• **Task description**:
Check each line of the data for "round" and select those that have it.

• **Given records**:
* * * * *

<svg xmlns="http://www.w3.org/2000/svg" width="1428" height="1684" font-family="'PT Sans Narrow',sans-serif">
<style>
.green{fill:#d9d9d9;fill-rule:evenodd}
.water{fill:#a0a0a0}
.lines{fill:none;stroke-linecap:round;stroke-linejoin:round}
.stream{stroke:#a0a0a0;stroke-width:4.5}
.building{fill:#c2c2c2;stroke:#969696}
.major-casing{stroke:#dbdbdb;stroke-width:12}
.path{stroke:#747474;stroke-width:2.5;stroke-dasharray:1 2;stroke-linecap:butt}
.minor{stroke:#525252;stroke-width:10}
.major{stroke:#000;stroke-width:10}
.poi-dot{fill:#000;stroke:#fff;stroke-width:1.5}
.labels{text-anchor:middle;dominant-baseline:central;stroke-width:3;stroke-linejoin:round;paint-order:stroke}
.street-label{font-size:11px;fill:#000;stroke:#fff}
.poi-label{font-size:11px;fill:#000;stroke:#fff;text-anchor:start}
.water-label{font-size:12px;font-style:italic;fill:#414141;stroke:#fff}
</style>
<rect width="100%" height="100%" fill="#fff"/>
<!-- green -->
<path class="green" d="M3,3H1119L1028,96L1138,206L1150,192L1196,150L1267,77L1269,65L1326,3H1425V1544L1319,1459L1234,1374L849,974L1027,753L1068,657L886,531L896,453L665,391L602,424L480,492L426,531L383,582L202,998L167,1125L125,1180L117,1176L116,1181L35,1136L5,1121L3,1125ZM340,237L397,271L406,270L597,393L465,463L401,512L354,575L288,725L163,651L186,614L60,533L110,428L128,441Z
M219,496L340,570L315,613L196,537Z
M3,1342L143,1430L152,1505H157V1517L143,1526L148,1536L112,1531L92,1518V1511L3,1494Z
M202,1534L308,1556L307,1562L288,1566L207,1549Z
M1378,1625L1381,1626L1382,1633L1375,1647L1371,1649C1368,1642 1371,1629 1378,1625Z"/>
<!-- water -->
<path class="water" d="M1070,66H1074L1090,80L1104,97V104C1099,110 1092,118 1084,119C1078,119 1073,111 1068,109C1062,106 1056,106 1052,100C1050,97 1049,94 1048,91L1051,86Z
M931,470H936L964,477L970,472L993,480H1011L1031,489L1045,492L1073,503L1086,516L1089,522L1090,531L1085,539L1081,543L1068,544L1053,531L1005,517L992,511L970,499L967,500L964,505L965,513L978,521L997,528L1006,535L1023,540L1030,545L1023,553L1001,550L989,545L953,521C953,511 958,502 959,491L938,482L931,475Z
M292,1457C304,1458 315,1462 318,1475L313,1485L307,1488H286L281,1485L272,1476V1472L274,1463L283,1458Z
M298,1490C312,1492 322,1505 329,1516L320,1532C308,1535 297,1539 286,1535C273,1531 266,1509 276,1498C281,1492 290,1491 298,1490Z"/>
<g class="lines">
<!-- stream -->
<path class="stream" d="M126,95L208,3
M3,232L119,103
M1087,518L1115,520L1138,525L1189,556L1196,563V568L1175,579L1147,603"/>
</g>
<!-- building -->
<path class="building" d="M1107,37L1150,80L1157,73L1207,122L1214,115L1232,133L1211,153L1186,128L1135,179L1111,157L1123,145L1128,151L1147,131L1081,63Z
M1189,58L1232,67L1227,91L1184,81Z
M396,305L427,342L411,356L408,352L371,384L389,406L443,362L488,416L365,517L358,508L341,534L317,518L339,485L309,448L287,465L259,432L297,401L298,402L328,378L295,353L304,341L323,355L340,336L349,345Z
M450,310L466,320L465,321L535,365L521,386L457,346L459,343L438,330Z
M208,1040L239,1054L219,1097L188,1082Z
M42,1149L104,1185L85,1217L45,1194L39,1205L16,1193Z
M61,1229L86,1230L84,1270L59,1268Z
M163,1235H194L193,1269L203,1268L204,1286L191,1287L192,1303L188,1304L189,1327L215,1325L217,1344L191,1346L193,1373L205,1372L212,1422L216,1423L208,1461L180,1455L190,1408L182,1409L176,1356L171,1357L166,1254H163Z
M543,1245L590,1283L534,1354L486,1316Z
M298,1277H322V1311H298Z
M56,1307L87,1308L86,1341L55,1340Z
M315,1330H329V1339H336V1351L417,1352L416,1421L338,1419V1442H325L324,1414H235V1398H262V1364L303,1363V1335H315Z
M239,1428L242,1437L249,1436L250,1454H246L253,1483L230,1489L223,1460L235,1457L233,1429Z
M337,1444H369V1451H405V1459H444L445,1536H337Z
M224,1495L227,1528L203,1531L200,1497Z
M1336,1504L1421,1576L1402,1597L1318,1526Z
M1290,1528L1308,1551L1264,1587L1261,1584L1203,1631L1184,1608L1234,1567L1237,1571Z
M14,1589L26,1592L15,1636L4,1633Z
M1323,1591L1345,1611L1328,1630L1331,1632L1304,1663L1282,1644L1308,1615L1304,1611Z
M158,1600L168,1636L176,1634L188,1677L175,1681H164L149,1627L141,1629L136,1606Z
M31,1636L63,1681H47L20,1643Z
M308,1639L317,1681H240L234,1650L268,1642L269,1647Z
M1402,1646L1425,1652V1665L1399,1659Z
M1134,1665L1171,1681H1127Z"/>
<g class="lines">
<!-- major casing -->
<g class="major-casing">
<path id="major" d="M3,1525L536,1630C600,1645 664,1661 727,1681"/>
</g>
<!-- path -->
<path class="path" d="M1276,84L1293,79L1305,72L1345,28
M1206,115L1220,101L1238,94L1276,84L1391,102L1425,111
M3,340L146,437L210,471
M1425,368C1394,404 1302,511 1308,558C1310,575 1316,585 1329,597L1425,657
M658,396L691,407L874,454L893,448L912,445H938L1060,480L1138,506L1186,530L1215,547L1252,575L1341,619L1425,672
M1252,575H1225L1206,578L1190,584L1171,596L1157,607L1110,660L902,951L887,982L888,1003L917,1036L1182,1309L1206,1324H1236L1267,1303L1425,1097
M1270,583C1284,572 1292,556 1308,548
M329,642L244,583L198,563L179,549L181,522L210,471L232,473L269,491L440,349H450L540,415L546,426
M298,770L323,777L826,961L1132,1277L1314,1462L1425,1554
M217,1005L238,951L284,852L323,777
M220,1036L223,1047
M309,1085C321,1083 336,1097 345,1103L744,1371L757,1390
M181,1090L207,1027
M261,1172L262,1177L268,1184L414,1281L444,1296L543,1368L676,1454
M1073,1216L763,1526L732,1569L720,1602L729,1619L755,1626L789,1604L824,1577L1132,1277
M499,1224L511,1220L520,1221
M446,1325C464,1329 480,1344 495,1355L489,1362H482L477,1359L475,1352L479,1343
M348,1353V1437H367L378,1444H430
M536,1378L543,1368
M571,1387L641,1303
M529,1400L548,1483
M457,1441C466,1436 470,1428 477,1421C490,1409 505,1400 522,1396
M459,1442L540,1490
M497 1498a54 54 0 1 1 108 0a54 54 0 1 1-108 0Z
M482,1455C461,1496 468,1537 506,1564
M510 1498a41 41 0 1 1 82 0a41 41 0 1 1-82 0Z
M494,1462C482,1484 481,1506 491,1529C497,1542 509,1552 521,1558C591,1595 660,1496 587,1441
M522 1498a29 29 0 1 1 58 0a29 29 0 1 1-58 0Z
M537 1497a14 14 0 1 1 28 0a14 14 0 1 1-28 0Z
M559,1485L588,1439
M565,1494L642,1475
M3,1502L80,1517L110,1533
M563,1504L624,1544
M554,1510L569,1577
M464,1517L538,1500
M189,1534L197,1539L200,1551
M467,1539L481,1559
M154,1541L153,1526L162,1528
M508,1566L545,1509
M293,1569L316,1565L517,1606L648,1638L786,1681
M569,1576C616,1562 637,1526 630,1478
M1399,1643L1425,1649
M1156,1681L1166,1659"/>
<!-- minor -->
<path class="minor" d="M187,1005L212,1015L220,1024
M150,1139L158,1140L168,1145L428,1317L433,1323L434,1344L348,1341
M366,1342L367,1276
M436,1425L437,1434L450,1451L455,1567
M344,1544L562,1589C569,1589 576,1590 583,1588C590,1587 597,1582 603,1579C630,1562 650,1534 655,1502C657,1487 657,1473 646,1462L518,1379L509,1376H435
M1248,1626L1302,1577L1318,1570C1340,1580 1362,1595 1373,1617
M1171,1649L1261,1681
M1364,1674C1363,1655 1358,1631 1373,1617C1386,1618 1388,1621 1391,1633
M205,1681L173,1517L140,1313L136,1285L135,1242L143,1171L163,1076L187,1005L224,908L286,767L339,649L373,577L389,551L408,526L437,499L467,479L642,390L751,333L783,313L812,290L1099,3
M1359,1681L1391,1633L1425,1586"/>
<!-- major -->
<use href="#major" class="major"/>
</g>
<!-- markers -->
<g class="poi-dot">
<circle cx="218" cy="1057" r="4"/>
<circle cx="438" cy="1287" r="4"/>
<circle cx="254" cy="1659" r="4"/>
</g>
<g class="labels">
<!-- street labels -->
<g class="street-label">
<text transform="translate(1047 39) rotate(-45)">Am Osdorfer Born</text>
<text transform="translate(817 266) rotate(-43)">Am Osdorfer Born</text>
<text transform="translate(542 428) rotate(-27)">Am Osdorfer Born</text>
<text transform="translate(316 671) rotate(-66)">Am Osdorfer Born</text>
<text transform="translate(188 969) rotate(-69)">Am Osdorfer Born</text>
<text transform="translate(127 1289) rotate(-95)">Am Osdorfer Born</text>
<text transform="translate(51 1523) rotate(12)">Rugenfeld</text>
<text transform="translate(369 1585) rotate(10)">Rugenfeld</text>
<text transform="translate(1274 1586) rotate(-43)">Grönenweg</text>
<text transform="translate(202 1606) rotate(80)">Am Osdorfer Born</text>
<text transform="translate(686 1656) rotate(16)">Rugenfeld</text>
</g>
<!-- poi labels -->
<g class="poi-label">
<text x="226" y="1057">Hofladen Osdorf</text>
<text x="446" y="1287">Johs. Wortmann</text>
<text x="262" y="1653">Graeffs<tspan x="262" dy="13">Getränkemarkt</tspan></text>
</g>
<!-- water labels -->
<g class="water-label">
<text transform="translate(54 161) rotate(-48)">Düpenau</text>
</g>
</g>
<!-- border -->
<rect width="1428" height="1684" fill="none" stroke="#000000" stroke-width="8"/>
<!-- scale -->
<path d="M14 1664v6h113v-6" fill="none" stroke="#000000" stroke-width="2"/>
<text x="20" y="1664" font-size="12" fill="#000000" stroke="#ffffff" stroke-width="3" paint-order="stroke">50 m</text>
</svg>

* * * * *

• **Response**:
.lines{fill:none;stroke-linecap:round;stroke-linejoin:round}
.labels{text-anchor:middle;dominant-baseline:central;stroke-width:3;stroke-linejoin:round;paint-order:stroke}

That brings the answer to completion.